All the pianos in my family had benches full of sheet music, and that music was mostly popular classics of the "Music the Whole World Loves to Play" variety. We tend to hold that repertoire in fairly low esteem these days and I doubt many kids these days grow up playing the Dance of the Hours, To an Evening Star, or the Minuet á la Antique. The repertoire was not only light or character pieces, though, it also included four-handed arrangements of symphonic works and operatic transcriptions that brought both sophistication and clarity to the transmission of music. The disappearance of that entire repertoire is a marker for the loss of music making at home as the central activity in a musical life, activity from which the concert halls, opera houses, player piano rolls, broadcasts, and recordings all extended.

As a composer, I recognize that producing sheet music for home consumption is no longer the kind of enterprise from which careers are made (indeed, the last American composers of serious music for whom that could have been true were probably MacDowell and Griffes). But if I really want live performance to be the vehicle for my art, informal music making in private settings must nevertheless be recovered for new music, if new music is to have a place in the culture that is both high and deep. Engagement with the new music -- if it is to be more than casual, recognizing the wealth of detail, rich association fields, and structural interest -- has got to go beyond passive consumption and become active, a close encounter.
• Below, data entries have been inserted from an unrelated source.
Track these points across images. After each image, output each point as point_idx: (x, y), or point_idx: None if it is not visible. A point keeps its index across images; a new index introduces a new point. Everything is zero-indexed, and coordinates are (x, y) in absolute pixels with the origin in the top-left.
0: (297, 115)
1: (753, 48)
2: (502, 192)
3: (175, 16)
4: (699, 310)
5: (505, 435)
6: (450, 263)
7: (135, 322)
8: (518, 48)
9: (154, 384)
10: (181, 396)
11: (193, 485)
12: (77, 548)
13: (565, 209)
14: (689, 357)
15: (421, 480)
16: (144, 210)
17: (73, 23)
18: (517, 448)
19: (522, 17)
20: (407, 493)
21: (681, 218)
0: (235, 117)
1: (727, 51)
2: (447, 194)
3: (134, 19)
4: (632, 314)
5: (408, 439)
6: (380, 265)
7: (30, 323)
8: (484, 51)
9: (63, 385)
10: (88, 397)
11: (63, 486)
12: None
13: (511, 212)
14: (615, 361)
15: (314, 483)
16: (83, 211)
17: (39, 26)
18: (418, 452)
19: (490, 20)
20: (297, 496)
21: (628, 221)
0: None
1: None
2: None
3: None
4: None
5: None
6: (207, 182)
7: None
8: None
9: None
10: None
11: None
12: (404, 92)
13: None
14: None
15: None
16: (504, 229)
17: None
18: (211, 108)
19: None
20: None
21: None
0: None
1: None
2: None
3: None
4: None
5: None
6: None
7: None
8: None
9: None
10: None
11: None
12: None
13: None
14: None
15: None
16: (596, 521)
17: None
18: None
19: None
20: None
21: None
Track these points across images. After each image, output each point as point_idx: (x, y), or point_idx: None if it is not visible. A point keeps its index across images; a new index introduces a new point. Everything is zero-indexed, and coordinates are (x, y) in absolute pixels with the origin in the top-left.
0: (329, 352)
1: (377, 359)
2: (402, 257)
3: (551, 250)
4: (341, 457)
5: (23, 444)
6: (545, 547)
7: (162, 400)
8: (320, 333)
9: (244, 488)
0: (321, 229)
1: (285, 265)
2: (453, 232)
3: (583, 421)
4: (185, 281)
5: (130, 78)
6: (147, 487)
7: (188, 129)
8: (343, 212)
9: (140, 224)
If I've got Dichterliebe or The Wonderful Widow of Eighteen Springs on my piano, I want to play at them, singing through them with my composers' croak, and get to know them better than Stardust or Yesterday, because there is simply more to know. I want my daughter to start playing the cluster music in the first volume of Kurtág's Játékok and maybe later some of Mumma's pieces ...from the Sushi Box or Monahan's Piano Mechanics, because the challenges to ears and hands will simply make her a more interesting person.

The composer Lawrence Dillon writes here of an unusual event, a house concert programming one of his pieces. Isn't the unusual aspect here not the concert itself, but the fact that such a concert should be rare?

2 comments:

Corey said...

I wonder if the fact that pianos are disappearing from households is due in part that more and more people (at least in US cities) are being crammed into tiny apartments?

Daniel Wolf said...

Corey --

Europeans, Koreans, and Japanese all tend to live in much more crowded conditions than Americans, so I am uncertain about causality there.

That said, given the ubiquity of electronic keyboards, why hasn't a home repertoire of music for those instruments developed?